The Chinese economist emphasizes the importance of a correct strategy chosen by the government in a developing country in the process of economic development and transition, and puts forward the idea of a company’s viability as being a key part of his theory.
He takes the viability as the microcosmic basis of development economics and transition economics to make up the system of development economics and transition economics, and explains how the government in a developing country can play the right role in ensuring the success of economic development and transition.
“Since industrial and technological structures are endogenous to the endowment structure of the economy, the goal of a government’s development strategy should be to upgrade the endowment structure — instead of upgrading industry and technology directly without taking measures to upgrade their endowment structure first,” said Lin.
“Once the endowment structure is upgraded, relative factor prices will change and the profit motive and competition pressures will force enterprises to upgrade their industrial and technological structures spontaneously,” he said.
The professor referred to the set of policies that facilitates the development of industries and the adoption of technology in a developing country to follow the comparative advantage determined by its endowment structure at every phase of development as a comparative advantage-following (CAF) strategy.
“A developing country government that follows a CAF strategy needs to build up and maintain competitive market institutions so that the relative factor prices will reflect the changes in the relative abundance of factor endowments in the economy so as to guide the enterprises to make appropriate choices and upgrade industry and technology dynamically,” he said.
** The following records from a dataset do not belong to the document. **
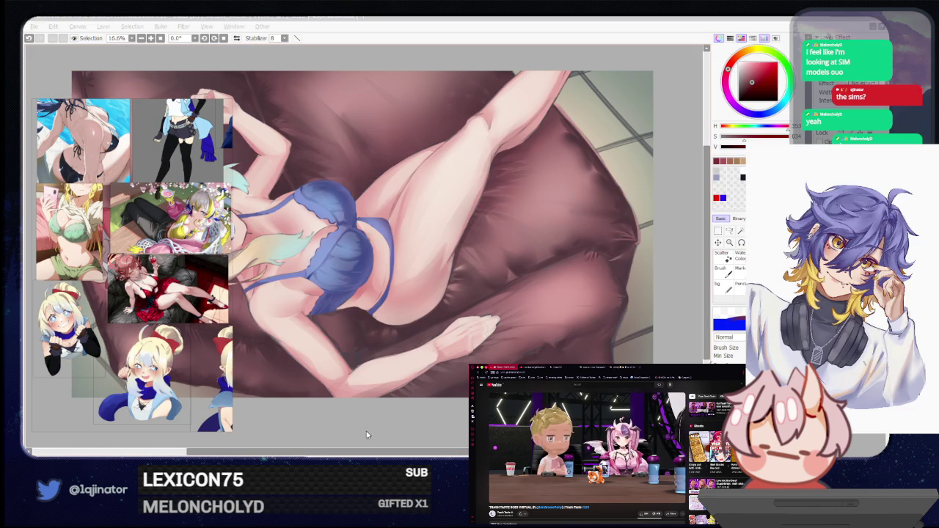
Undo the last arm mark and redraw a dark outline down the arm beside the bra
{"action": "mouse_move", "coordinate": [362, 387]}
{"action": "left_mouse_down"}
{"action": "mouse_move", "coordinate": [270, 293]}
{"action": "mouse_move", "coordinate": [312, 365]}
{"action": "left_mouse_up"}
{"action": "scroll", "coordinate": [312, 365], "scroll_direction": "up", "scroll_amount": 1}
“On the other hand, the government needs to play an active role in collecting and disseminating technology and industry information plausibly in the form of industrial policy, in coordinating the enterprises’ investment, compensating for externalities, and in strengthening legal, financial and social institutions to facilitate the enterprises’ upgrading of industry and technology,” added Lin.
“If the developing country government plays the right roles, the country can benefit from the advantage of backwardness and is able to upgrade its endowment, industrial and technological structures more rapidly than a developed country. In the end the income level of this developing country will converge successfully with that of the developed countries,” the economist said.
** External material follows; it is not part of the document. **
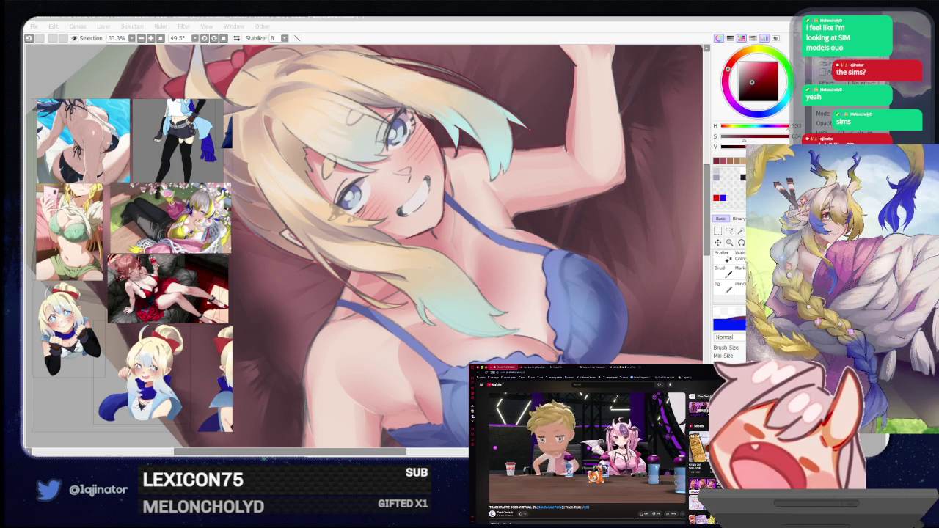
{"action": "key", "text": "alt+Tab"}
Moreover, a country that follows a CAF strategy will be more outward-oriented than a country that follows a comparative advantage-defying (CAD) strategy. The CAF country will develop and export goods in which it has comparative advantage and import the goods in which it does not have comparative advantage, he said.
Lin summarizes, “Continuous technological upgrading is the most important driving force for a country’s long-tern dynamic growth in modern times. Ideas are the most vital determinants of whether a developing country will be able to achieve long-term dynamic growth. The government is the most important institution in a developing county. The endowments are the most important binding constraint on a country’s choice of technology and industry. Comparative advantage is the most important guiding principle not only for trade, but for economic development in a developing country. Viability is the most important concept for understanding the cause of various institutional distortions in developing countries. Pragmatism is the most important policy guidance for economic transition.”
The Chinese economist hoped the lecture will make a small contribution to the knowledge that helps developing and transitional countries jump from the kingdom of necessity to the kingdom of freedom in their pursuit of economic development and transition to a developed, wealthy market economy.